**取り組む課題:**
アルジェリアの人質事件についての文章を読み、次の問いに答えてください。
1. 現地に駐在していた日本人17人のうち、何人が殺害されましたか。
2. アルジェリアの面積は、日本の何倍ありますか。
3. イナメナスから東へ何キロほど行くと、リビアとの国境になりますか。

**読む文章:**
アルジェリアの人質事件 1
2013年1月27日 寺岡克哉
アルジェリアの「イナメナス」という所にある、天然ガス関連施設が、
武装したテロリストの集団に襲われ、人質として拘束された外国人が、
たくさん殺されました。
この「人質事件」によって、
現地に駐在していた日本人17人のうち、10人が殺害されています。
また、殺害された外国人の人質は、日本人の10人をふくめて、37人
にも上りました。
犠牲になられた方々には、心からご冥福をお祈りします。
今回は、
この「アルジェリア人質事件」に関した事柄の、おおよその経緯に
ついて、
確認しておきたいと思います。
* * * * *
まず、「アルジェリア」という国ですが、
この国は、アフリカの北部に位置しており、地中海の南岸に接していて、
地中海を挟(はさ)んだ北側の対岸には、フランスやスペインがあります。
アルジェリアの面積は238万平方キロで、日本の6.3倍もあります。
しかしながら砂漠地帯(サハラ砂漠)が、約200万平方キロ(国土の約
84%)も占めています。
アルジェリアの人口は3542万人(2010年、世界銀行)で、その99%
が「イスラム教のスンニー派」を信仰しています。
人質事件が起こった、天然ガス関連施設のある「イナメナス」は、
アルジェリアの首都アルジェから、南東におよそ1000キロほど離れ
た「砂漠の中」にあります。
東の隣国であるリビアとの、国境近くに位置しており、イナメナスから
東に向かって60キロほど行くと、リビアとの国境になっています。

グラフ読解の練習問題
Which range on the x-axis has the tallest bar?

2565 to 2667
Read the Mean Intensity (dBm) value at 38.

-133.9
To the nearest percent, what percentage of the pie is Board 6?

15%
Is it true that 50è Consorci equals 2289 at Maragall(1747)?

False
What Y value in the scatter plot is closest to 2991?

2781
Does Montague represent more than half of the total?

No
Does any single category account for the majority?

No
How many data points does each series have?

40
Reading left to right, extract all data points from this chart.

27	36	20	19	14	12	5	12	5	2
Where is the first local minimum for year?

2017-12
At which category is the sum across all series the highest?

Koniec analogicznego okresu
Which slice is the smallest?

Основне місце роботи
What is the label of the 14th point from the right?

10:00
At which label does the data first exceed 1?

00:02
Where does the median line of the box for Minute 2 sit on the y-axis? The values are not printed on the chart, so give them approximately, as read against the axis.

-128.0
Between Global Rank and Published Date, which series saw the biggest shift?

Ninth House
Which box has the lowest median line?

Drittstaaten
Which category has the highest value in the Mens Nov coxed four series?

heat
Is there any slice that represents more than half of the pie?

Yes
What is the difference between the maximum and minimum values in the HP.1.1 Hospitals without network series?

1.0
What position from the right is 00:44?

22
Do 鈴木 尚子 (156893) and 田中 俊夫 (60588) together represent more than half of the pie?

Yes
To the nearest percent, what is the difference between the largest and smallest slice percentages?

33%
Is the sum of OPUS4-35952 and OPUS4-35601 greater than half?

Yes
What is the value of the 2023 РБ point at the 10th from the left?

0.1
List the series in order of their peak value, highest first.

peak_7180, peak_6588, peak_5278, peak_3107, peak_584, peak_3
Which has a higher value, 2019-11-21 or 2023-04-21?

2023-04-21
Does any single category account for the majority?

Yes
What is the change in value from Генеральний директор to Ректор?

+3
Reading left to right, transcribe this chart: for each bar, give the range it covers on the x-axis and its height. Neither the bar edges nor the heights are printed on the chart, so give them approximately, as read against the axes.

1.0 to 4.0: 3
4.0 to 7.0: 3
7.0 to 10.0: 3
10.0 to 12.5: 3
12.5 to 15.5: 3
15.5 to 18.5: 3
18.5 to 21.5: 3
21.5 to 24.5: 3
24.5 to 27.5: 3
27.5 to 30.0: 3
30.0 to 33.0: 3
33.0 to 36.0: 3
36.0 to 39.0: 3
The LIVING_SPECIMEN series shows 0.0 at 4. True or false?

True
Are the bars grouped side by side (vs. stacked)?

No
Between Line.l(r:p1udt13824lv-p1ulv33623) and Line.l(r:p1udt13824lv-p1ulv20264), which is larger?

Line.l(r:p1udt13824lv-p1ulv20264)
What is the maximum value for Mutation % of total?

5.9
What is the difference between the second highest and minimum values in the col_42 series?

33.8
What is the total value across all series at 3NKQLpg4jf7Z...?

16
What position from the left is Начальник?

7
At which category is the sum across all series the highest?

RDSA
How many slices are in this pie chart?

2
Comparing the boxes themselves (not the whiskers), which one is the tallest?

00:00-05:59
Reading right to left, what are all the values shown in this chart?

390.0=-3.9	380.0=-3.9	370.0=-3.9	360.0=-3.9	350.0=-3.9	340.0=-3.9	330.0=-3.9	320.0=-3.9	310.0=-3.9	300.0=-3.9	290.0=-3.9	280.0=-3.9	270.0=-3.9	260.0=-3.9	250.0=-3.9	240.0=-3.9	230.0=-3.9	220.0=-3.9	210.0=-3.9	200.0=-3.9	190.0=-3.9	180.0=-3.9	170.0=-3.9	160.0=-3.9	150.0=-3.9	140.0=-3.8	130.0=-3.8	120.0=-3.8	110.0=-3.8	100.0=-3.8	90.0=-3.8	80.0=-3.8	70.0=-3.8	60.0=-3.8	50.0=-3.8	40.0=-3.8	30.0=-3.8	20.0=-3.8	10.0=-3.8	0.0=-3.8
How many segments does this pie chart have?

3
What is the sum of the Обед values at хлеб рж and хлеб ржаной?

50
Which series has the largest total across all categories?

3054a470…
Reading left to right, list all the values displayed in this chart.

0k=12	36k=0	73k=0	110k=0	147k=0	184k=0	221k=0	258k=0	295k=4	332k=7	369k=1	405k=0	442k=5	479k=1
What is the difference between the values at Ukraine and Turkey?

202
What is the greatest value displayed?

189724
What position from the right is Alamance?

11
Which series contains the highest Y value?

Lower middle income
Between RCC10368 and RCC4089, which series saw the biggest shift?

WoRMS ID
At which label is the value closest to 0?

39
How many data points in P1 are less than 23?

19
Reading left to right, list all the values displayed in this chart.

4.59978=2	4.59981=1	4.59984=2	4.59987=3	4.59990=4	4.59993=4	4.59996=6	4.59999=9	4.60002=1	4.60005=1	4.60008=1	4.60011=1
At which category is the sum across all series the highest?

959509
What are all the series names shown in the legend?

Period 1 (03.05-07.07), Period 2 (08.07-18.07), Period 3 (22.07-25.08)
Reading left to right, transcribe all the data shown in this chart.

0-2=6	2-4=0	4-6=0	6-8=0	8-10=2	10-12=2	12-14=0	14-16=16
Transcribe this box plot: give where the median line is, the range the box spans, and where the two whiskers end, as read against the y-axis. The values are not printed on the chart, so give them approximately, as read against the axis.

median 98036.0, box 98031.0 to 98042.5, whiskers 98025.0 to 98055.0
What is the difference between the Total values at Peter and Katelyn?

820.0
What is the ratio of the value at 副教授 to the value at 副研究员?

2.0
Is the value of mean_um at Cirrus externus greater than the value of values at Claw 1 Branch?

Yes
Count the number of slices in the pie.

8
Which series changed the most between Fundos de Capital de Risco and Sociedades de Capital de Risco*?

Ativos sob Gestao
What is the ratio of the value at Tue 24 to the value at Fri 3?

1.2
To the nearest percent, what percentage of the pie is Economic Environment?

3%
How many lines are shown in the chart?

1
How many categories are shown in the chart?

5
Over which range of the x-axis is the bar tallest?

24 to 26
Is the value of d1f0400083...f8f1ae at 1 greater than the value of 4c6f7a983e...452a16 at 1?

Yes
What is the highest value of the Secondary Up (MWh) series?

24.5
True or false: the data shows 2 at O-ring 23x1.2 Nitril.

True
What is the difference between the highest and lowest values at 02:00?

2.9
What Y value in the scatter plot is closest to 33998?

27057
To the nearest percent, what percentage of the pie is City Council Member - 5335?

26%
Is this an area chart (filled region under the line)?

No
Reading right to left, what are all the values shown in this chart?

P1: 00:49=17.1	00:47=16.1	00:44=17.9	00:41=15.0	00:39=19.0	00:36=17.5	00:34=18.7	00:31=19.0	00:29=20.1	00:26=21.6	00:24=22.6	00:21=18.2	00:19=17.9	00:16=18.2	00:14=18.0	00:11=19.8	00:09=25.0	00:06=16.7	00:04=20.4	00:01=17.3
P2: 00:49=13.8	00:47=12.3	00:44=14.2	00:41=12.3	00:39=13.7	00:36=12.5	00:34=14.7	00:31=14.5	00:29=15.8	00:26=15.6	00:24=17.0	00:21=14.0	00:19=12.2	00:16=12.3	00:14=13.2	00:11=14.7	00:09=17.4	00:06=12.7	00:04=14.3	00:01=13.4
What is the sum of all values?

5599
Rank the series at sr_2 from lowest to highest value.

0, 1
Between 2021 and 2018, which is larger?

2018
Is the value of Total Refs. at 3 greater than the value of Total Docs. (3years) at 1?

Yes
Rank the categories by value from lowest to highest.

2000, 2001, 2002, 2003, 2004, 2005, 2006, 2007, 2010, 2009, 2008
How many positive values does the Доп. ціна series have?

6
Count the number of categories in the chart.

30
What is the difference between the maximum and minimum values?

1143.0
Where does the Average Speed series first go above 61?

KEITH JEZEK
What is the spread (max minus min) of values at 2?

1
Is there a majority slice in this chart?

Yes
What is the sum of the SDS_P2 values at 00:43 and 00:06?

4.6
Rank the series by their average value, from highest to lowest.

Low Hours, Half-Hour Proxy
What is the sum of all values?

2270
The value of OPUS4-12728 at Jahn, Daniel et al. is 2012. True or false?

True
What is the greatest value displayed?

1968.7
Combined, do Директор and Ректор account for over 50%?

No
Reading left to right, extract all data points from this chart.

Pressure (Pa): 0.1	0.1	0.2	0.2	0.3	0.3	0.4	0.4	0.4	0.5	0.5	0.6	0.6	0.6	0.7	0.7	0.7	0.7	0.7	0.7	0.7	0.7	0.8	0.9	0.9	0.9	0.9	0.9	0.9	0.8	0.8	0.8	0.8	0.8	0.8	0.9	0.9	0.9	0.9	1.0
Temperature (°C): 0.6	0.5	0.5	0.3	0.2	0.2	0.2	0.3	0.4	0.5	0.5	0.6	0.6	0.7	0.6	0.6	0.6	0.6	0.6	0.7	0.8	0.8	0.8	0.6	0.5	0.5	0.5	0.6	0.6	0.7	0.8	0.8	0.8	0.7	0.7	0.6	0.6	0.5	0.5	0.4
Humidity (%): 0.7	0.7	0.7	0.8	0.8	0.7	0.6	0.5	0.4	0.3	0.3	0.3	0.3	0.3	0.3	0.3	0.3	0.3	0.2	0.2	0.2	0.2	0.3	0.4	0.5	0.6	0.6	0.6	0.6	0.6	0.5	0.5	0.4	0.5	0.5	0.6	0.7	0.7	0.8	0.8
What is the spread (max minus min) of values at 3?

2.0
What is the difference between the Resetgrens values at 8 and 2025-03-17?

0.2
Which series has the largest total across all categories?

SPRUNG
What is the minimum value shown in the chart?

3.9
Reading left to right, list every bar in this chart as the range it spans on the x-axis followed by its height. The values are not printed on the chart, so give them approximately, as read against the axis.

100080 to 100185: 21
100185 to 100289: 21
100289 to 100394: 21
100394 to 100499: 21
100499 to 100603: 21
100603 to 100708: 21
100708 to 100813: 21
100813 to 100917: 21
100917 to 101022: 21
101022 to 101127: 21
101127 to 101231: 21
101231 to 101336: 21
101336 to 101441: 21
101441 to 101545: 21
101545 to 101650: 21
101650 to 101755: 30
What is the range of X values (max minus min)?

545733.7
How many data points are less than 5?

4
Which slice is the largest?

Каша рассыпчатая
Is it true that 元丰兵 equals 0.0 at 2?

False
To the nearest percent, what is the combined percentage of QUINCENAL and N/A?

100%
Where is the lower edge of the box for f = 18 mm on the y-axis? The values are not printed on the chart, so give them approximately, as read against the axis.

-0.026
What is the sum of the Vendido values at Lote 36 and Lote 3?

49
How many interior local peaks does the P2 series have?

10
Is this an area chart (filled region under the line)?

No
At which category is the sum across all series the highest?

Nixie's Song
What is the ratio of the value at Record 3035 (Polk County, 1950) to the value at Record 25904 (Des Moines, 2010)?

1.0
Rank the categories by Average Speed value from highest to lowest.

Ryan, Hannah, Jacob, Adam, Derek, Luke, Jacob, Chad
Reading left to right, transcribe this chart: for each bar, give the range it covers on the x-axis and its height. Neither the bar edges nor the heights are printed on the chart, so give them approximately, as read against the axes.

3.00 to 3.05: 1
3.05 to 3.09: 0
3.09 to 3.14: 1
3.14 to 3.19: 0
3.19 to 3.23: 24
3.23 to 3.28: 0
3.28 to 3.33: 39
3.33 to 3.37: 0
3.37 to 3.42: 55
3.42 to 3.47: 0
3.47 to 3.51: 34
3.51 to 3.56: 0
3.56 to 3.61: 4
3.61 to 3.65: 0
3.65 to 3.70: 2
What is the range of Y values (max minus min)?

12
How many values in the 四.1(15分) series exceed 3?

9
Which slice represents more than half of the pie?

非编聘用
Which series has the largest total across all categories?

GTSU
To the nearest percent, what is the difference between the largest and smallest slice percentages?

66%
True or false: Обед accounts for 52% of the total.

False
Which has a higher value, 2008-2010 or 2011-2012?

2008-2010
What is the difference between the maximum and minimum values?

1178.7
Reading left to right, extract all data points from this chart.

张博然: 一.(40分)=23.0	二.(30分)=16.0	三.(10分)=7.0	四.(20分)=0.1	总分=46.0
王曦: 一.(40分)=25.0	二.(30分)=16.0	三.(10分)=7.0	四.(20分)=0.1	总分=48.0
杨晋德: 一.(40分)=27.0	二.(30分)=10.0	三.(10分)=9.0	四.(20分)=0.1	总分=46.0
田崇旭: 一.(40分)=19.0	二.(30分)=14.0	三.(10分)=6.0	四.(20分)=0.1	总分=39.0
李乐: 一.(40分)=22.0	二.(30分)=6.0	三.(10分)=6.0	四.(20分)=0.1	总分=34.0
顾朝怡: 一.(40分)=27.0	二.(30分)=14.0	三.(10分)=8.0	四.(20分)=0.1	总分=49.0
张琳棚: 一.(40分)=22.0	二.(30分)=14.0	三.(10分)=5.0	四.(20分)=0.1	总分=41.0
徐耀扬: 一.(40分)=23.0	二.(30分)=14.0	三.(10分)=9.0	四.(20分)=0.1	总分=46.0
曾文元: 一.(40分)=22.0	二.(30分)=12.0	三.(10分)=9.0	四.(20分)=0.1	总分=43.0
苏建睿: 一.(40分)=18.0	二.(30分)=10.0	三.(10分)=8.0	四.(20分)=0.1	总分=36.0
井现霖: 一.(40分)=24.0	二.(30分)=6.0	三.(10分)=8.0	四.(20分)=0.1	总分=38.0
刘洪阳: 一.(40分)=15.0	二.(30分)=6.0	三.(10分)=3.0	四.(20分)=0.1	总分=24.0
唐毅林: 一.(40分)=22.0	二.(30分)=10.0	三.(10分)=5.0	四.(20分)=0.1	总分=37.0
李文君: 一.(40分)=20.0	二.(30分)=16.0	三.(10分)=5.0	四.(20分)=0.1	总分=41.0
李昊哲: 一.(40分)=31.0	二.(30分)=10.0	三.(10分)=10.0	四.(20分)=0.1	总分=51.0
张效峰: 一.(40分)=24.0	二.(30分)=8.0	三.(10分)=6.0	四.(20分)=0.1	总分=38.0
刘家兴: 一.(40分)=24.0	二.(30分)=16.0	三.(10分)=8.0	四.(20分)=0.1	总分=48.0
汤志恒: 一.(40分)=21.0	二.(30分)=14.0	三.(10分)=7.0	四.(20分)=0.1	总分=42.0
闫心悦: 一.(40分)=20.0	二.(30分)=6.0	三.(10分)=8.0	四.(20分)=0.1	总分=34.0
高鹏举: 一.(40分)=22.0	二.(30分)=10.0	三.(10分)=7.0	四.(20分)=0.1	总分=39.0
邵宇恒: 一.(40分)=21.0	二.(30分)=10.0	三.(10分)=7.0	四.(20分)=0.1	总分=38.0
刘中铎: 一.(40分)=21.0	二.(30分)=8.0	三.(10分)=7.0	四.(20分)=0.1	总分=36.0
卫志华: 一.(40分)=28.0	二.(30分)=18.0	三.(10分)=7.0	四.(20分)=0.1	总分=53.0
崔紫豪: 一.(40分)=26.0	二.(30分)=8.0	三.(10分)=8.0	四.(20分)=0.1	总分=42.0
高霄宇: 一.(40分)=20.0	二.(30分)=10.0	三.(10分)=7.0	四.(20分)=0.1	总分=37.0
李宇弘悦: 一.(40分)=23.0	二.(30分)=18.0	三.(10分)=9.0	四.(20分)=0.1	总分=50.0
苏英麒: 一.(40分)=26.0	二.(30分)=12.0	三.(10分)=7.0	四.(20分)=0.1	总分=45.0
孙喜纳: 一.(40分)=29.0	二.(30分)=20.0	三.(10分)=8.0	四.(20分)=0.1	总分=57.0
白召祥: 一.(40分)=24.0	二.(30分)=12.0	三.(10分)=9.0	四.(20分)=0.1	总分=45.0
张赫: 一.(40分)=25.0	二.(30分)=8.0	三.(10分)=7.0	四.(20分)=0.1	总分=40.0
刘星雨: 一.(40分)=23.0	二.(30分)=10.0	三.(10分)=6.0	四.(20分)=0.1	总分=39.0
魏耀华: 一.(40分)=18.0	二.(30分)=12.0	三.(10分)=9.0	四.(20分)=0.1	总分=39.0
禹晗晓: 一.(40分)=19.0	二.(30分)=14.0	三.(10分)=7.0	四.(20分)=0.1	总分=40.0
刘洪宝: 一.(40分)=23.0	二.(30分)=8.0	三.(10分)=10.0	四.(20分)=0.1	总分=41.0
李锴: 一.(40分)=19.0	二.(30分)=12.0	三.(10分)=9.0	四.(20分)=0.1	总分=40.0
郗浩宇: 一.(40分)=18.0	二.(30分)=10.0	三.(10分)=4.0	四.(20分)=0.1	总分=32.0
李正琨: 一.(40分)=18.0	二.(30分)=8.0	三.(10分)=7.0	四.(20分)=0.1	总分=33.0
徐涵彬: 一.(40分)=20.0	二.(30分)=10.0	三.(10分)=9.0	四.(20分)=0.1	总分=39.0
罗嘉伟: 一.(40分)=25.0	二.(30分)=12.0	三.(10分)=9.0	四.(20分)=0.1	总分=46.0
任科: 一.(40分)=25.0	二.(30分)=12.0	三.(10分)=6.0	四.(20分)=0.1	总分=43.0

**解答例:**
1. 10人が殺害されました。
2. 6.3倍あります。
3. 60キロほど行くと、リビアとの国境になります。